==== RECORDS FOR THE EXERCISE
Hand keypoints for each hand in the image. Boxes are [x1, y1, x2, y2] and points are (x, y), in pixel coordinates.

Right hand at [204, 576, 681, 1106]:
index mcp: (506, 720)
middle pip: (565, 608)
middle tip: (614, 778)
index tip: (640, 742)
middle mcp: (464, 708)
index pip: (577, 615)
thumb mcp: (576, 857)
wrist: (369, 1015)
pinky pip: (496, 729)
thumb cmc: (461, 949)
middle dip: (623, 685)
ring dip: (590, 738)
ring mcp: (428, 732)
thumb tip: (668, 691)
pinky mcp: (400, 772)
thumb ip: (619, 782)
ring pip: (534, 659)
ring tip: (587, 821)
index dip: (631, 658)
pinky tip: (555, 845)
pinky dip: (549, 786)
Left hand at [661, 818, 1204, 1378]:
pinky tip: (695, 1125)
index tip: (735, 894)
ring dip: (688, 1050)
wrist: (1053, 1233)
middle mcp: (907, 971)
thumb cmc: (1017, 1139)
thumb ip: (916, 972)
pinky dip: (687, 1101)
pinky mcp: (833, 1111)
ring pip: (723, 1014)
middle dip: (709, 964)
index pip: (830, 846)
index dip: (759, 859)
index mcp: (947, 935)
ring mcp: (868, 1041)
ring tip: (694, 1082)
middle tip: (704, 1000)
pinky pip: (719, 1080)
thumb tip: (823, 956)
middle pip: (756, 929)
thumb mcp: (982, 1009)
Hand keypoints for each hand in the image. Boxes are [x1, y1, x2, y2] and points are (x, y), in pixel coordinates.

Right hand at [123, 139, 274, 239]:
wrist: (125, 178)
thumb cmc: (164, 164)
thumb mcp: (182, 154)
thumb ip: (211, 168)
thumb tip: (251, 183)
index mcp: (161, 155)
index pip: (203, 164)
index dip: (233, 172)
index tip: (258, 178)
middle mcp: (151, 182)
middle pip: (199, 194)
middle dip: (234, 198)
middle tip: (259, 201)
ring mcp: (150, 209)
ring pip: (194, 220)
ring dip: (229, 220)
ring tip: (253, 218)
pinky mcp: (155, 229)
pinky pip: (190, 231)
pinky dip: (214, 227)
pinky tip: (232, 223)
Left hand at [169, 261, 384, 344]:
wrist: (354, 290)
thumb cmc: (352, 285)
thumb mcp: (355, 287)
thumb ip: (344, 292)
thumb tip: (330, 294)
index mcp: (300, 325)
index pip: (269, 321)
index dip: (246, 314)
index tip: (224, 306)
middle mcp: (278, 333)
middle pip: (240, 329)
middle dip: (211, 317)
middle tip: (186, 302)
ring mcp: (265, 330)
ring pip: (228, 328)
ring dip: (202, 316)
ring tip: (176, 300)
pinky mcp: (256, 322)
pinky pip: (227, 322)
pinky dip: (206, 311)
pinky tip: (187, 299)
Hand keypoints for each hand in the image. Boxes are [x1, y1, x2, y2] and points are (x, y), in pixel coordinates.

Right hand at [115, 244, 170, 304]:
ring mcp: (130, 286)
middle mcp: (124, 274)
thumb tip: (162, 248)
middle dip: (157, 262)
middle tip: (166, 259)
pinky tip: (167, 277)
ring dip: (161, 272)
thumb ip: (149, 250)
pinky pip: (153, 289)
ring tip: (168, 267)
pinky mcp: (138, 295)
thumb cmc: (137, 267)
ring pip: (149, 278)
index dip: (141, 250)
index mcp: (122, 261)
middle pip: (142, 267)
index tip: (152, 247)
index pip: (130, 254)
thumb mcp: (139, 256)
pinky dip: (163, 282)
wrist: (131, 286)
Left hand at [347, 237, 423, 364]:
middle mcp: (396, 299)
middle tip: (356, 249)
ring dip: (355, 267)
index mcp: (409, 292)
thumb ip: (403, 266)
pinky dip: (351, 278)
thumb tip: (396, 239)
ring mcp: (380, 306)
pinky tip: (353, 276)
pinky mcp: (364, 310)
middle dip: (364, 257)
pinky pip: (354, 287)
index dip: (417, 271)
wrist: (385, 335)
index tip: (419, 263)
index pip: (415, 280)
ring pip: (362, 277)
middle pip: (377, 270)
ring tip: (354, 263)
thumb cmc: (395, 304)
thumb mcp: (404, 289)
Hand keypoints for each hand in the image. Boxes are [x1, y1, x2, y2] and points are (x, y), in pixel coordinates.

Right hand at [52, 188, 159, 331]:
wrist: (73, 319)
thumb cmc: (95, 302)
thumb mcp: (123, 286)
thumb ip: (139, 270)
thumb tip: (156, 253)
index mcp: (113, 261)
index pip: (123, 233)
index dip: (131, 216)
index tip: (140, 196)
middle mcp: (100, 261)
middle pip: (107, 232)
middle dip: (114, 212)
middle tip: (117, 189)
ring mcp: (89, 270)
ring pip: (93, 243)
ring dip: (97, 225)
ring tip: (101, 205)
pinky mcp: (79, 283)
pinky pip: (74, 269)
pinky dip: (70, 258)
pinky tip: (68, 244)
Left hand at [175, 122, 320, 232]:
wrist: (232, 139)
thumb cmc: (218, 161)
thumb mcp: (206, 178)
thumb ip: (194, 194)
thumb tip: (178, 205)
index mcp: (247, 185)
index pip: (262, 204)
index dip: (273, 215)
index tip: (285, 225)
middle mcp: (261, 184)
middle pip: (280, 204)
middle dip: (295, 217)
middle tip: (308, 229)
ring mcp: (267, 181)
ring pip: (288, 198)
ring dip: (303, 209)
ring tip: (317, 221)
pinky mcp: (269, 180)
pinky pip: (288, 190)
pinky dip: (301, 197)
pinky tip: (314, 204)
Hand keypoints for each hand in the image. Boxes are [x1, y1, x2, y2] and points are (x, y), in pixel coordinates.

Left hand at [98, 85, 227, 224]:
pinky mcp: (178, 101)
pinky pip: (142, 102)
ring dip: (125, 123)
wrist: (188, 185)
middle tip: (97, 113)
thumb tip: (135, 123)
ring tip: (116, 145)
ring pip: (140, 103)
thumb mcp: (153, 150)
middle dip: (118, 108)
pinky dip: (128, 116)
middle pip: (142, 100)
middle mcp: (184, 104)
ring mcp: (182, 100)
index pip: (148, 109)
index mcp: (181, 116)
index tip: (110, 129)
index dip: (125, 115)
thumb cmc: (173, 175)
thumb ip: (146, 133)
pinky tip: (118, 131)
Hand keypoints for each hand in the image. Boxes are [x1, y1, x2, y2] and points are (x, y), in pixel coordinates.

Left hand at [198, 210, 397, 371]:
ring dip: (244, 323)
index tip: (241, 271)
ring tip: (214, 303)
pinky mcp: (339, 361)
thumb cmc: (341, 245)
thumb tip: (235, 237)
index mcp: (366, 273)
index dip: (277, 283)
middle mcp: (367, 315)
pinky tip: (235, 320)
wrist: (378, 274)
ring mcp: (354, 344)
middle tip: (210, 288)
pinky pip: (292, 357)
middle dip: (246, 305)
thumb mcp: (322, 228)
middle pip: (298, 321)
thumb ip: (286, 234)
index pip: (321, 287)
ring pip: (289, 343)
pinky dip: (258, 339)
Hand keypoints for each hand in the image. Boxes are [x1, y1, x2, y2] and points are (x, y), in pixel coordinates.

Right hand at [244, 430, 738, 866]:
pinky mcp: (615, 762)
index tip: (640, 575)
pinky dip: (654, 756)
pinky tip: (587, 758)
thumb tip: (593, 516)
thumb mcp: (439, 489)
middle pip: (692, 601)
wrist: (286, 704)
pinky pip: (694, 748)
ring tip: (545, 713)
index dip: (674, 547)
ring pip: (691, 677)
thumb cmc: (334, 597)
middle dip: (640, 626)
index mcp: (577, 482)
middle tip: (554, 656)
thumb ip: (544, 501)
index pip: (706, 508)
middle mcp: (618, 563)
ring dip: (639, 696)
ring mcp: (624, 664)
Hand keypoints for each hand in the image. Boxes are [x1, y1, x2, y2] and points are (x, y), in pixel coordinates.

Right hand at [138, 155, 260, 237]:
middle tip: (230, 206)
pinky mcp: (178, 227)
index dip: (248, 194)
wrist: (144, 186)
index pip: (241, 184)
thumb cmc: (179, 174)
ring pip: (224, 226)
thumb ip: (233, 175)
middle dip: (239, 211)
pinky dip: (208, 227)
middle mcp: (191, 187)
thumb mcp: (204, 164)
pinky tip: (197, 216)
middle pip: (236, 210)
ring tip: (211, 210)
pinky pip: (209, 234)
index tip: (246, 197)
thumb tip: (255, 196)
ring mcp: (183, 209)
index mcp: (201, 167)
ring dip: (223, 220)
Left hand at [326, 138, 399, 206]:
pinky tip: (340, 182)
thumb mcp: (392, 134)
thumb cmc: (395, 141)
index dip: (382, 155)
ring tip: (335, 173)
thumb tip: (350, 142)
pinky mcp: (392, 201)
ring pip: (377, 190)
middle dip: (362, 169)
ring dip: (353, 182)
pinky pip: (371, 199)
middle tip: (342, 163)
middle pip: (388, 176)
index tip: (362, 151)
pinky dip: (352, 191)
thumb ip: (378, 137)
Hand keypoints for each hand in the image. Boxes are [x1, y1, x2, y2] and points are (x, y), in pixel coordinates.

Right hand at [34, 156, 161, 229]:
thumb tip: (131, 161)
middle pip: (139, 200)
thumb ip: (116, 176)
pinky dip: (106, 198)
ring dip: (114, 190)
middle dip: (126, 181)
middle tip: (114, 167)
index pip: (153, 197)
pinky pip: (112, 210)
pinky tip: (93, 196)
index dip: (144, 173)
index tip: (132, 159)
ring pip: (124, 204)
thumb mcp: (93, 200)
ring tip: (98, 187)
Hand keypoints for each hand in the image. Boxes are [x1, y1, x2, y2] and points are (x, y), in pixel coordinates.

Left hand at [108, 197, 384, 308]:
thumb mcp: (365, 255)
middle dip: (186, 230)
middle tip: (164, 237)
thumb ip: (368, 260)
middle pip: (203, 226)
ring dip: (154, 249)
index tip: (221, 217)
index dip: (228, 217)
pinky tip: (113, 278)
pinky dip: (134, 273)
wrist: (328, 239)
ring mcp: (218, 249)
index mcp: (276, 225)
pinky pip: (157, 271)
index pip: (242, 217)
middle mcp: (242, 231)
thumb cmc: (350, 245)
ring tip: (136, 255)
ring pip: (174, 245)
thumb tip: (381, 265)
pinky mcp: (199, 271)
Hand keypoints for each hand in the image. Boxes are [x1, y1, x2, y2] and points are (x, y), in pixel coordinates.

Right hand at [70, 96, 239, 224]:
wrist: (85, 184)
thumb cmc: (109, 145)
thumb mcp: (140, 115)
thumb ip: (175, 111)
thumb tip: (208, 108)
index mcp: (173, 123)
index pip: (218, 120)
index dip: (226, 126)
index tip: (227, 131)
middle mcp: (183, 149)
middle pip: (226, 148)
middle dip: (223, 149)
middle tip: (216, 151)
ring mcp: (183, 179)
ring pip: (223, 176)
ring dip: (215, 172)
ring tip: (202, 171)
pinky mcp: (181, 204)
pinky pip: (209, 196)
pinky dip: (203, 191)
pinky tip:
========
* _TASK INSTRUCTIONS_
Your answer must consist solely of the lines above between the line holding "pinky mcp: (256, 322)" and the line holding "thumb cmc: (137, 267)", inclusive, copied exactly.

* _ANSWER TO THE PROBLEM_
pinky mcp: (256, 322)
pinky pip: (227, 322)
pinky dip: (206, 311)
pinky tip: (187, 299)
Hand keypoints for each hand in the image. Boxes are [x1, y1, x2, y2] and points are (x, y), in pixel coordinates.

Right hand at [115, 244, 170, 304]:
ring mcp: (130, 286)
middle mcp: (124, 274)
thumb tip: (162, 248)
middle dip: (157, 262)
middle tip: (166, 259)
pinky tip: (167, 277)
ring dip: (161, 272)
thumb ip: (149, 250)
pinky pip: (153, 289)
ring tip: (168, 267)
pinky mcp: (138, 295)
thumb cmc: (137, 267)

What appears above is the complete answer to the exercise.